EXCERPTED TEXT:
# # # # #

Spawn operates as a platform that manages infrastructure for you. "spawn-system" is a configuration entity encapsulating multiple actors within a meaningful context.

  1. Why is it an SDK?

Spawn embraces a multi-language approach. SDKs allow different actors, even in different languages, to register with Spawn. For instance, you could have Elixir and NodeJS actors running the same logic seamlessly.

  1. How do I run it?

In development, you can use Spawn as a lib. For production, use Kubernetes CRDs provided by Spawn for easy and scalable deployment.

  1. How do we handle state persistence?

Spawn intelligently handles state persistence through well-defined timeouts and snapshot mechanisms, ensuring reliability even during rollouts.

  1. Why not just use a GenServer?

Managing a distributed system with GenServer requires tackling numerous challenges. Spawn abstracts away these complexities, allowing you to focus on your domain logic without getting lost in infrastructure intricacies.

Two items above deserve a little more comment:

Actor System

Spawn is a platform that also handles infrastructure for you, we run on top of kubernetes and have defined some Kubernetes CRDs that helps you configure the clustering and lifecycle of your actors.

A system is an entity that encapsulates multiple Actors in a context that makes sense for you.

We can configure one using the pre-defined Spawn CRDs, and we will also be configuring here which persistent database we are going to use to hold our Actors state.

SDKs

We can have multiple actors in the same system, with different SDKs registering those actors. We call each deployment that uses an SDK an "ActorHost."

In our example, we could have two SDKs, Elixir and NodeJS, running the same actor or different ones. Spawn will then forward any invocations for one of those registered SDKs, with the specified implementation for each action. You can even invoke an actor registered in a different system or in the same system from another SDK.

For instance, if we wanted to invoke the same actor we wrote but in a NodeJS ActorHost, it would look like this:

import spawn from '@eigr/spawn-sdk'

const response = await spawn.invoke('incrementor', {
action: 'add',
system: 'spawn-system',
payload: {value: 5}
})

console.log(response)
// { total: 6 }

This way, we can interact with each actor globally, across different Systems and ActorHosts, while still maintaining the same state handling mechanism. And the best part? We can achieve all of this without the need for transactions, locks, or any additional infrastructure to support sequential state write changes of that nature.

That sounds magical, how do I run it?

In development mode for Elixir, you can take advantage of using Spawn as a lib, you'll be able to use all the features you wan't in a single runtime.

However for production we recommend using our CRDs set up for you.

First of all you need to install our k8s CRD with the following manifest (using kubectl):

kubectl create ns eigr-functions && curl -L https://github.com/eigr/spawn/releases/download/v1.1.1/manifest.yaml | kubectl apply -f -

NOTE: You need to inform the desired release version. Check our github to see the latest one released.

After installing it successfully, you need now to configure your System:

apiVersion: spawn-eigr.io/v1
kind: ActorSystem
metadata:
name: spawn-system # Mandatory. Name of the ActorSystem
namespace: default # Optional. Default namespace is "default"
spec:
statestore:
type: MySql # Valid are [Postgres, MySql, MariaDB, Sqlite, MSSQL, CockroachDB]
credentialsSecretRef: mysql-connection-secret # The secret containing connection params created in the previous step.

# # # # #

ASSIGNMENT 1: Rewrite the part of the Spawn excerpt that opens with the words containing "Spawn operates as" and closes with "and scalable deployment.", putting "Python" in place of each "Elixir".
ASSIGNMENT 2: Please carry the Spawn excerpt on from its final line.

# # # # #

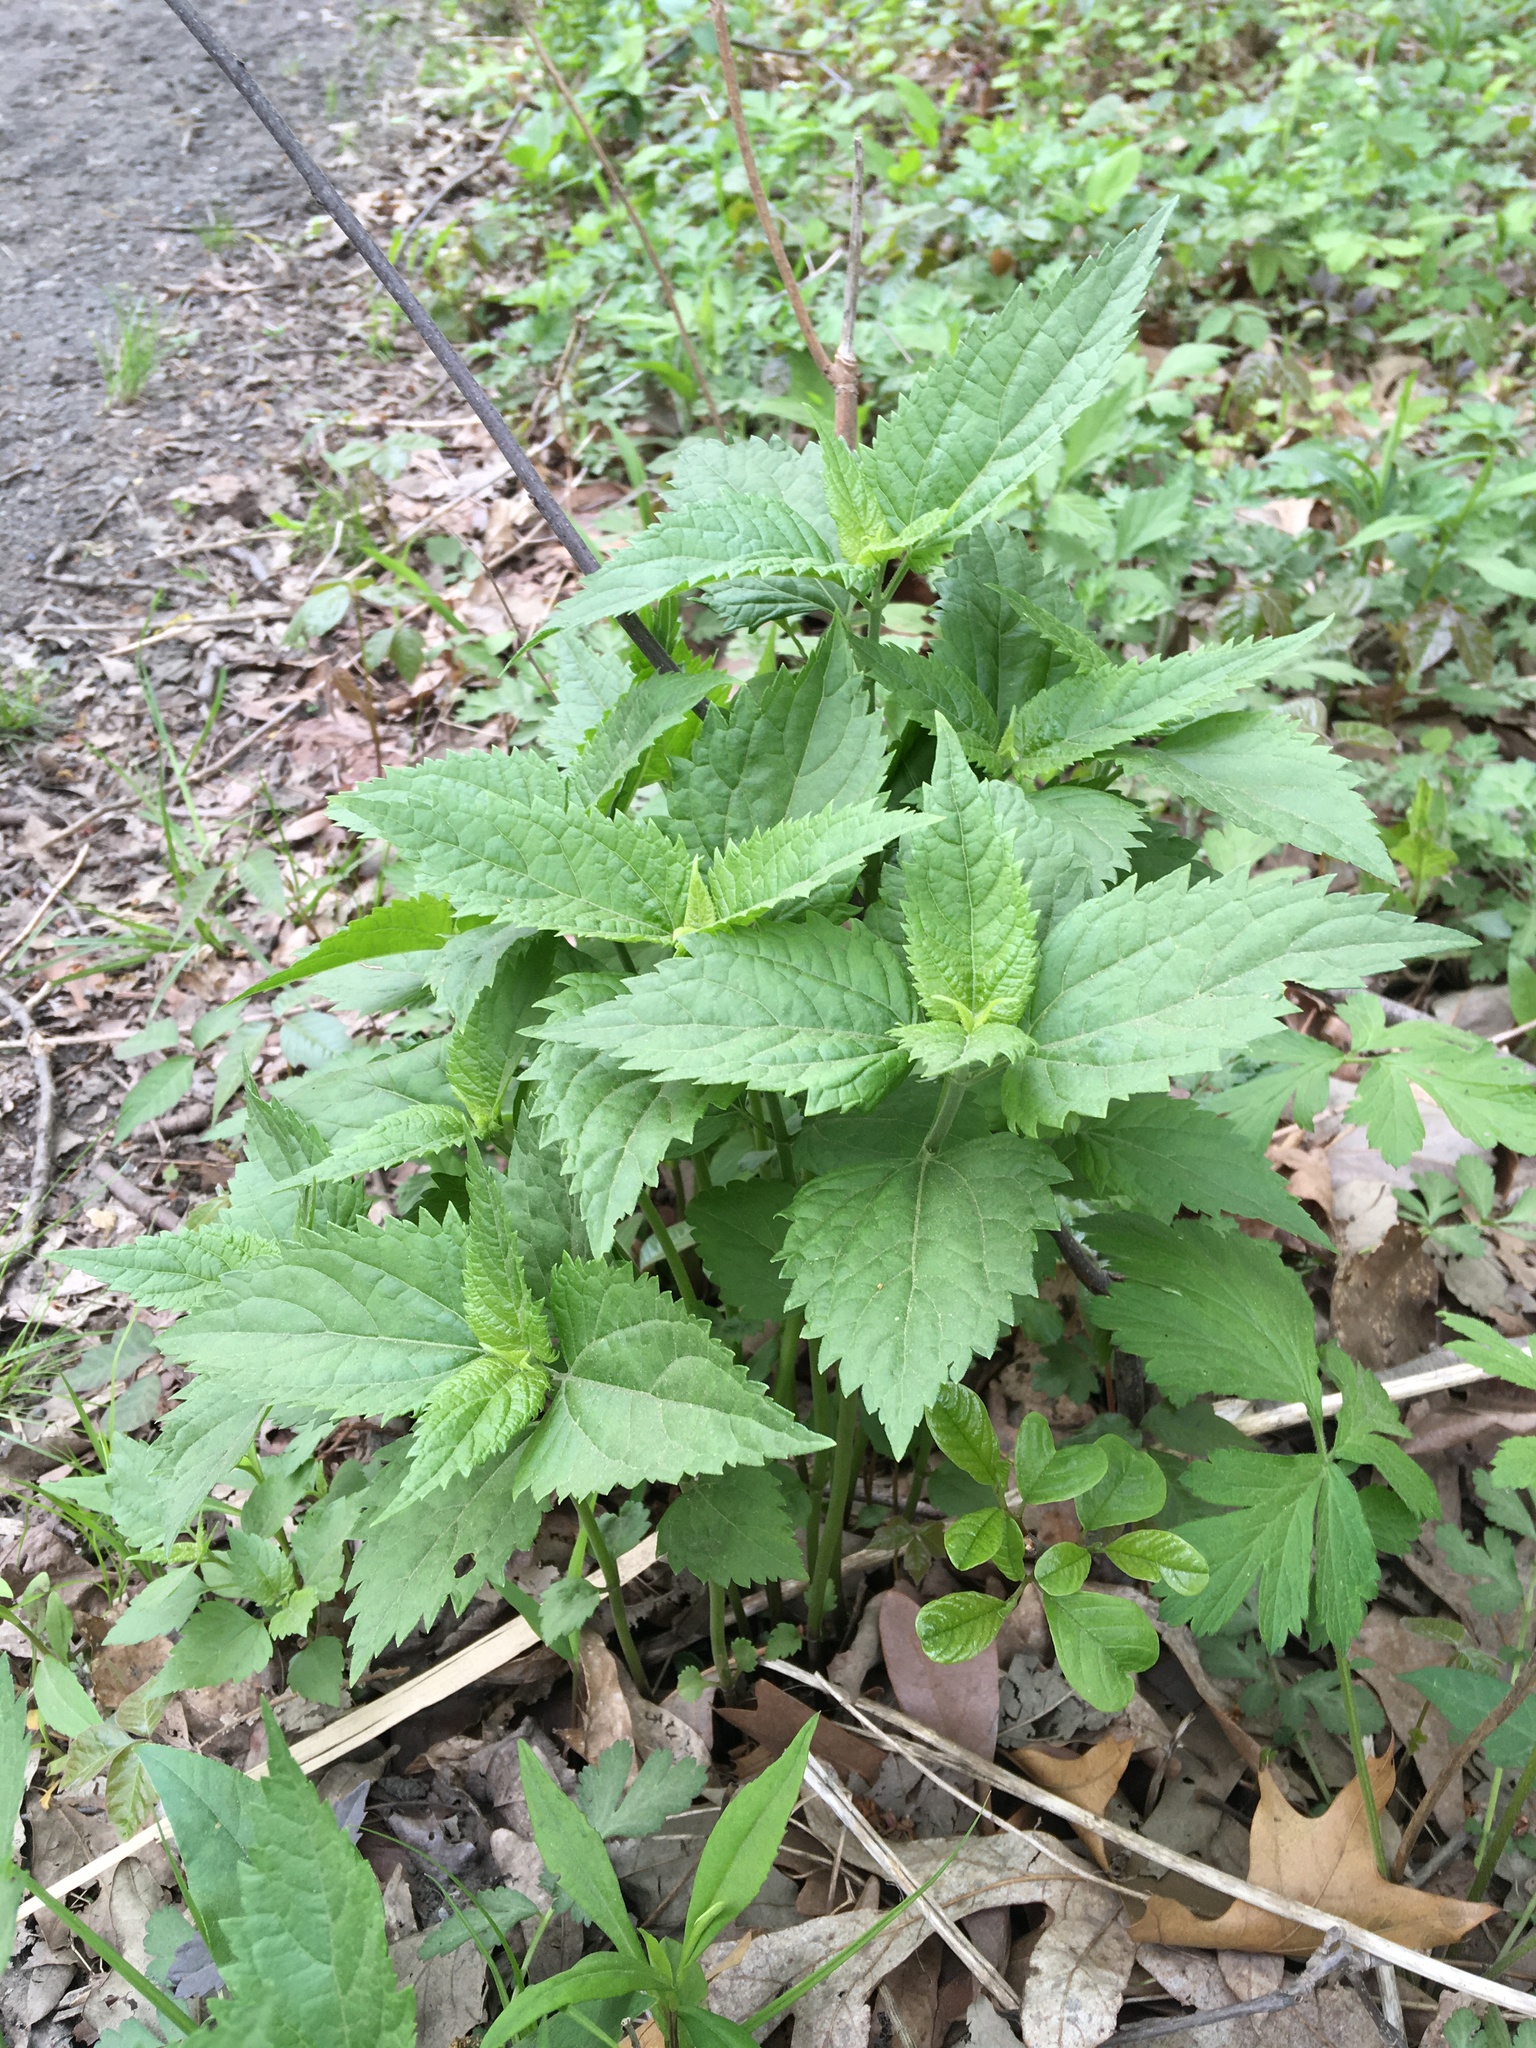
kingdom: Plantae
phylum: Tracheophyta
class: Magnoliopsida
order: Asterales
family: Asteraceae
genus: Ageratina
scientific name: Ageratina altissima
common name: White snakeroot
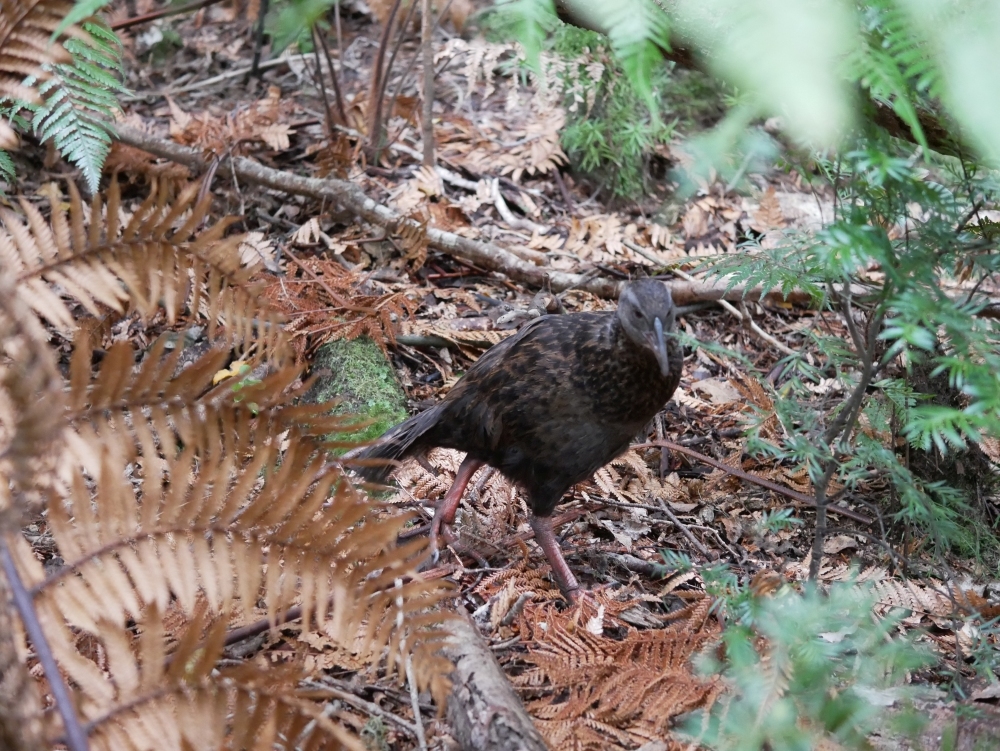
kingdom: Animalia
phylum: Chordata
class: Aves
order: Gruiformes
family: Rallidae
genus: Gallirallus
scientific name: Gallirallus australis
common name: Weka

# # # # #

TASK OUTPUT 1:
Spawn operates as a platform that manages infrastructure for you. "spawn-system" is a configuration entity encapsulating multiple actors within a meaningful context.

  1. Why is it an SDK?

Spawn embraces a multi-language approach. SDKs allow different actors, even in different languages, to register with Spawn. For instance, you could have Python and NodeJS actors running the same logic seamlessly.

  1. How do I run it?

In development, you can use Spawn as a lib. For production, use Kubernetes CRDs provided by Spawn for easy and scalable deployment.

TASK OUTPUT 2:
pool: # Optional
size: "10"

You can generate the credentialsSecret or use whatever secret you are using to store your database credentials. An example would be, note that the secret needs to be created at the namespace eigr-functions.

kubectl create secret generic mysql-connection-secret -n eigr-functions \
--from-literal=database=eigr-functions-db \
--from-literal=host='mysql' \
--from-literal=port='3306' \
--from-literal=username='admin' \
--from-literal=password='admin' \
--from-literal=encryptionKey=$(openssl rand -base64 32)

After installing the system, you will need to register your ActorHost, that can look like:

apiVersion: spawn-eigr.io/v1
kind: ActorHost
metadata:
name: elixir-example
namespace: default
annotations:
spawn-eigr.io/actor-system: spawn-system
spec:
host:
image: org/your-host-image:0.0.1
embedded: true # this is only for Elixir Sdks, you can ignore this if you will use another language
ports:
- name: "http"
containerPort: 8800
autoscaler:
min: 1
max: 2

Just by applying this configuration, and having a container that has the application with the example we wrote in the start of the article, we should see the instances starting that should handle the clustering and all the heavy infrastructure work for you.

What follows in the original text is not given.